What to produce:
In the game tutorial text, which button must be pressed once all six faces of the cubemap have been assigned?

Source text:
--

Making a Simple Game - Part 2
You can find the full project here. If you haven't seen Part 1 read it first.
Material Setup
We've kept the graphics very simple for this game so there isn't too much set up but will have to set up some Material assets for the ball, the background and the overlay.
What is a material?
A Material is a type of asset in PlayCanvas that describes the way that the surface of a 3D model looks when it is rendered to the screen. The material determines the color of the surface, but also the way the surface interacts with light. For example, you can set up a material to be a smooth metal, or a rough rubber. PlayCanvas has a built in material called a Physical Material which should cover 90% of your use cases for a material. When you get more advanced it is possible to create your own materials by using GLSL shader code to write your own.
Cubemap
Before we jump into the materials, we're going to set up our cubemap asset. A cubemap is an asset that consists of 6 textures on the faces of a cube. You can think of this as the far off environment of your scene. The PlayCanvas Physical materials can use a cubemap to do Image Based Lighting. This uses the colors in the cubemap to light materials in the scene. For example in our scene the cubemap has a blue sky and a green grass surface. So our ball will be lit blue from above and green from below. Read more in our documentation.
To set up a cubemap, first create a Cubemap asset from the New Asset menu, assign 6 textures, one to each face of the cubemap. When your cubemap has all 6 faces assigned, press the "Prefilter" button. Prefiltering in required for the cubemap to work correctly!
Football Material
The football is a 3D model that we imported from the PlayCanvas Asset Library. The football materials will mostly be set up for you but you may need to make some simple changes. Lets look at each map used by the football
Diffuse
The diffuse map defines the color of the surface. In this case it is the black and white pattern of the football.
Environment
We're going to jump quickly to the Environment section as this is needed to see the effects of the Specular changes. To set up the Environment drag the Cubemap asset on the the cubemap slot in the material.

--

Named joint coordinates

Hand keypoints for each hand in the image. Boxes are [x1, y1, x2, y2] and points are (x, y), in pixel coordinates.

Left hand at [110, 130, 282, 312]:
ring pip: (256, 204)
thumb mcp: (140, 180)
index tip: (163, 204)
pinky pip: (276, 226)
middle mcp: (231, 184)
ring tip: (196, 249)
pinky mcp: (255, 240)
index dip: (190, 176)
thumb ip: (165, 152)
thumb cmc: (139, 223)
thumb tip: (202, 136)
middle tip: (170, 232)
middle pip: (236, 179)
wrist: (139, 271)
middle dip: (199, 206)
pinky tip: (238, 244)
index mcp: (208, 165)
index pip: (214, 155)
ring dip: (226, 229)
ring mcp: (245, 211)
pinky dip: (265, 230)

--

Your solution:
The "Prefilter" button.